Type the data below again exactly. Omit all pictures.

..............................

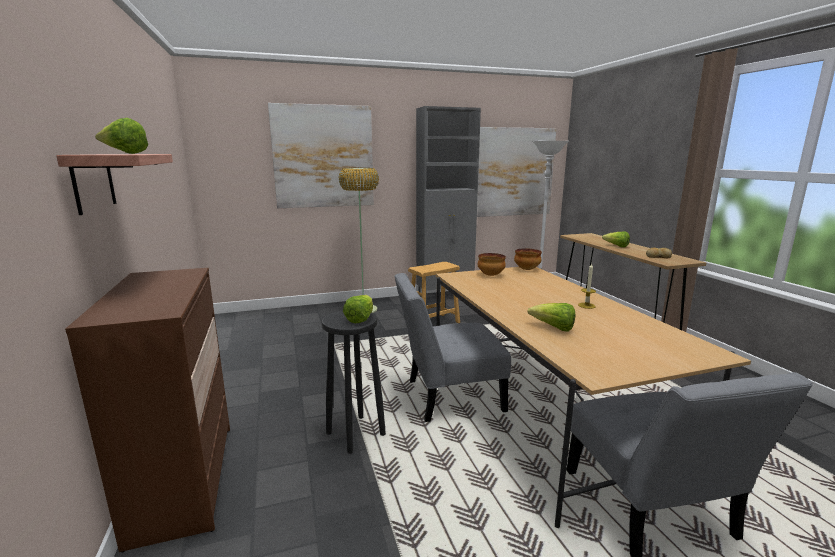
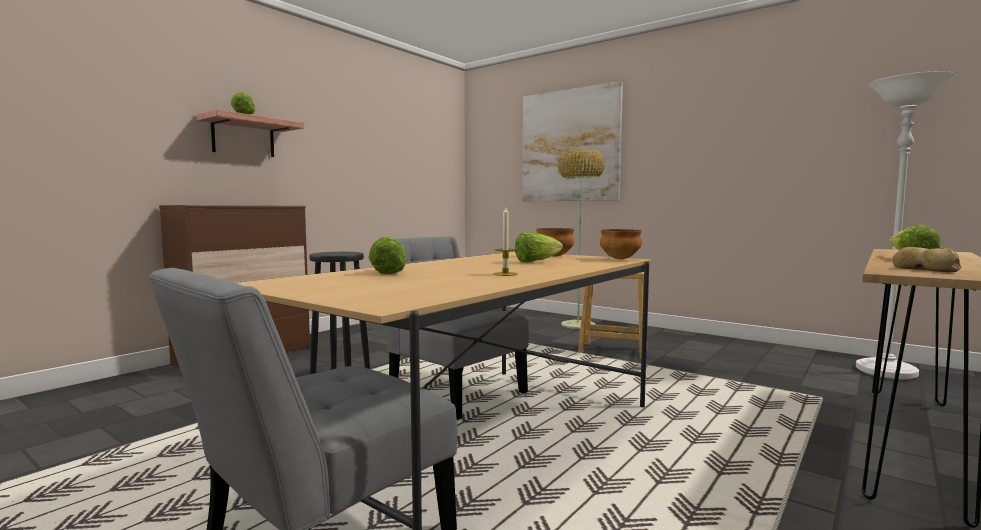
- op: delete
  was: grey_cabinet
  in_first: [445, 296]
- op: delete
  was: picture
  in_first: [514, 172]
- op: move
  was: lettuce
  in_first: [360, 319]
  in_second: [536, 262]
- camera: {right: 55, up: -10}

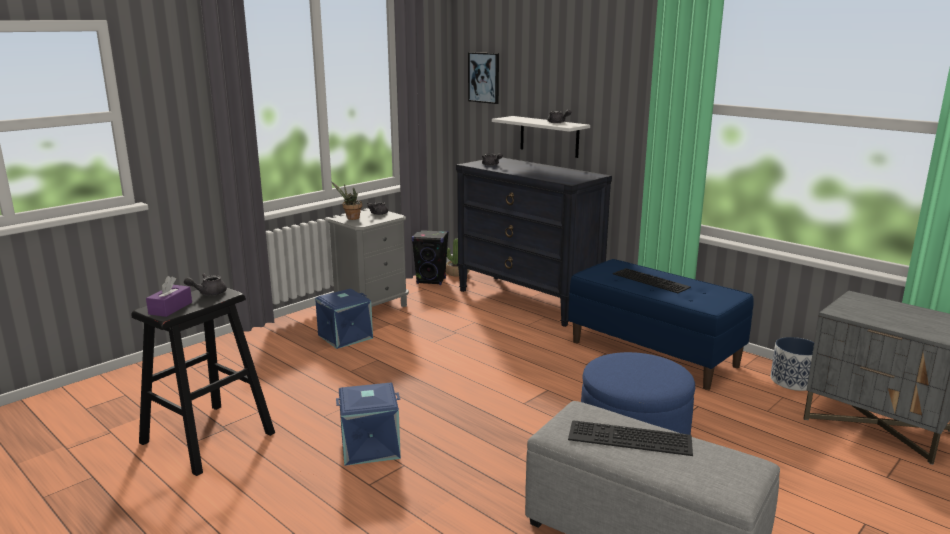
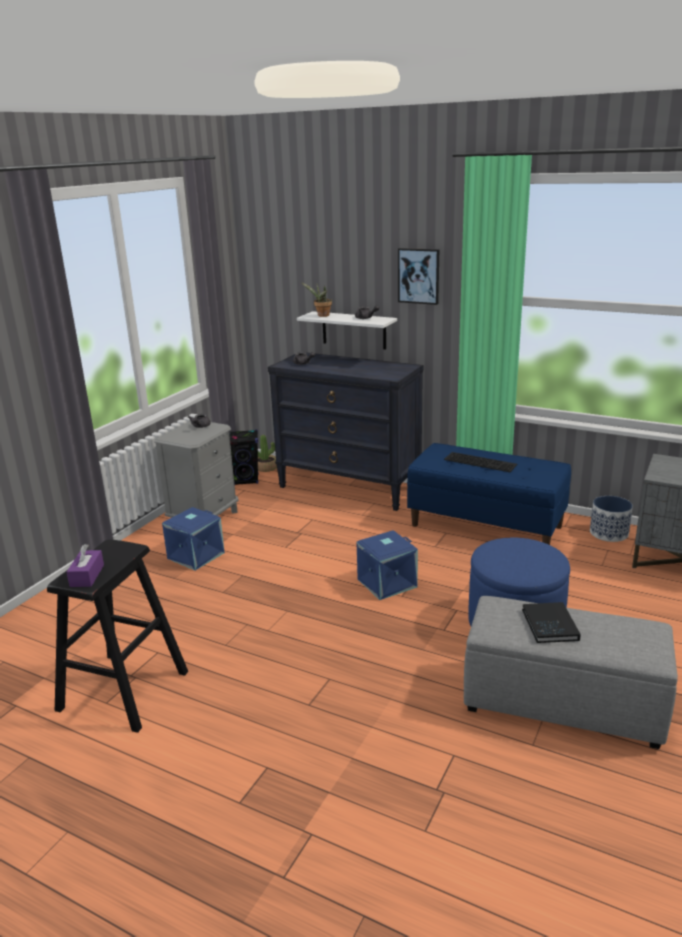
- op: move
  was: picture
  in_first: [484, 77]
  in_second: [419, 276]
- op: move
  was: potted_plant
  in_first: [351, 218]
  in_second: [321, 315]
- op: delete
  was: grey_teapot
  in_first: [208, 293]
- op: move
  was: blue_storage_box
  in_first: [370, 446]
  in_second: [386, 582]
- op: replace
  was: keyboard
  now: black_book
  in_first: [628, 439]
  in_second: [550, 625]
- camera: {right: -15, up: 5}

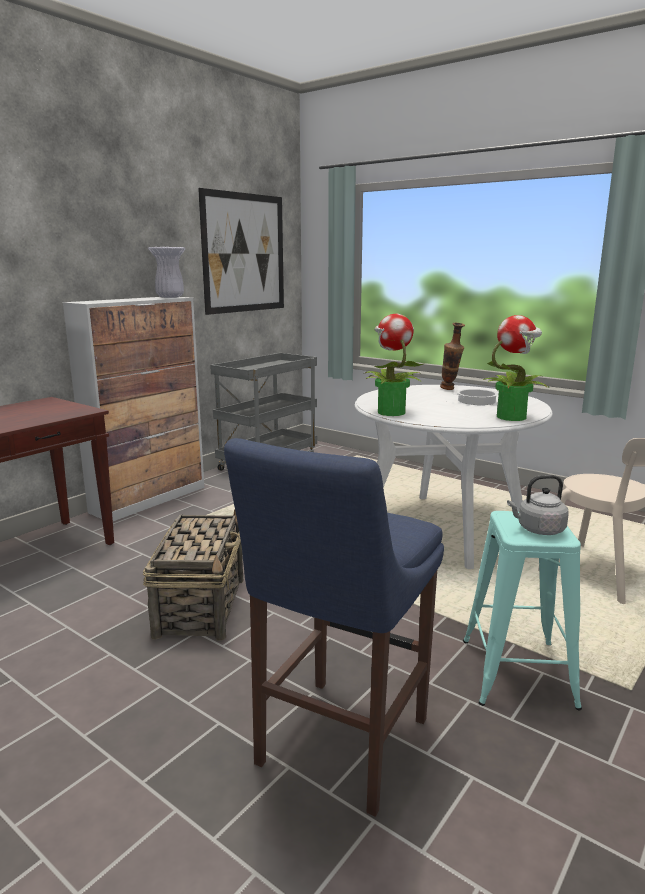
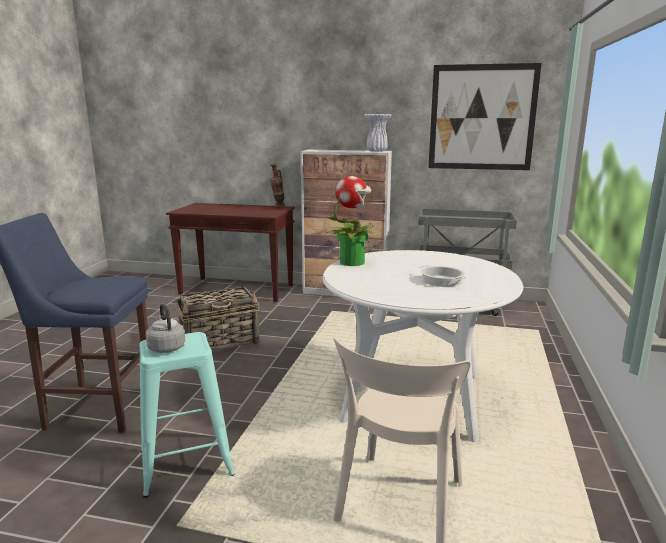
- op: delete
  was: potted_plant
  in_first: [512, 417]
- op: move
  was: vase
  in_first: [450, 389]
  in_second: [278, 207]
- camera: {right: 65, up: 0}

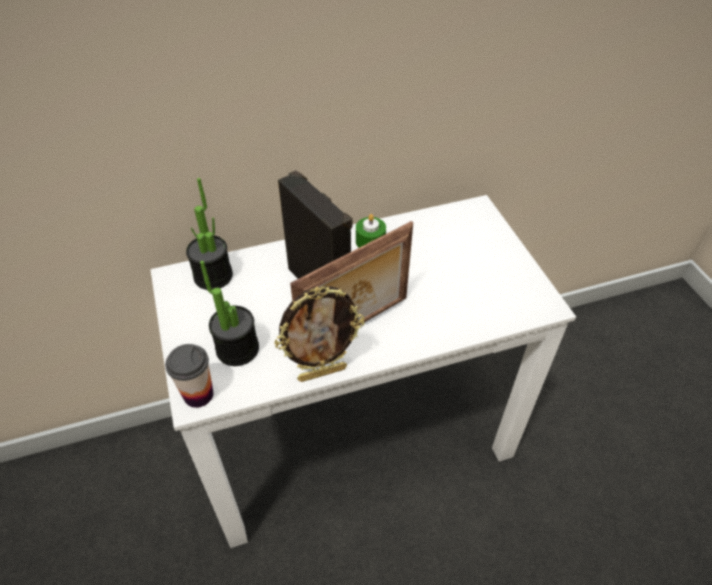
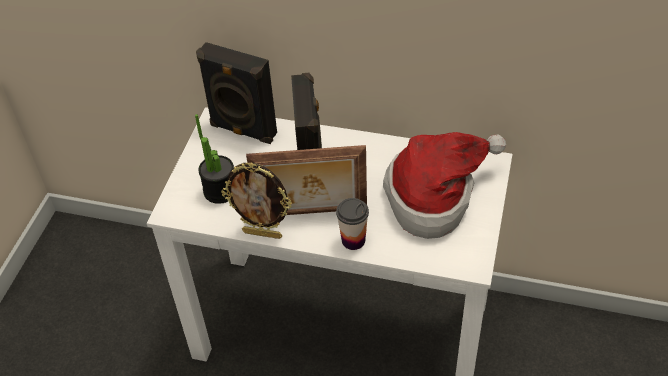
- op: replace
  was: potted_plant
  now: black_speaker
  in_first: [213, 276]
  in_second: [242, 131]
- op: delete
  was: green_candle
  in_first: [370, 241]
- op: move
  was: cup
  in_first: [198, 394]
  in_second: [353, 240]
- op: insert
  now: hat
  in_second: [435, 196]
- camera: {right: 35, up: 0}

..............................

RESULT OF THE EXERCISE:
- op: delete
  was: grey_cabinet
  in_first: [445, 296]
- op: delete
  was: picture
  in_first: [514, 172]
- op: move
  was: lettuce
  in_first: [360, 319]
  in_second: [536, 262]
- camera: {right: 55, up: -10}

- op: move
  was: picture
  in_first: [484, 77]
  in_second: [419, 276]
- op: move
  was: potted_plant
  in_first: [351, 218]
  in_second: [321, 315]
- op: delete
  was: grey_teapot
  in_first: [208, 293]
- op: move
  was: blue_storage_box
  in_first: [370, 446]
  in_second: [386, 582]
- op: replace
  was: keyboard
  now: black_book
  in_first: [628, 439]
  in_second: [550, 625]
- camera: {right: -15, up: 5}

- op: delete
  was: potted_plant
  in_first: [512, 417]
- op: move
  was: vase
  in_first: [450, 389]
  in_second: [278, 207]
- camera: {right: 65, up: 0}

- op: replace
  was: potted_plant
  now: black_speaker
  in_first: [213, 276]
  in_second: [242, 131]
- op: delete
  was: green_candle
  in_first: [370, 241]
- op: move
  was: cup
  in_first: [198, 394]
  in_second: [353, 240]
- op: insert
  now: hat
  in_second: [435, 196]
- camera: {right: 35, up: 0}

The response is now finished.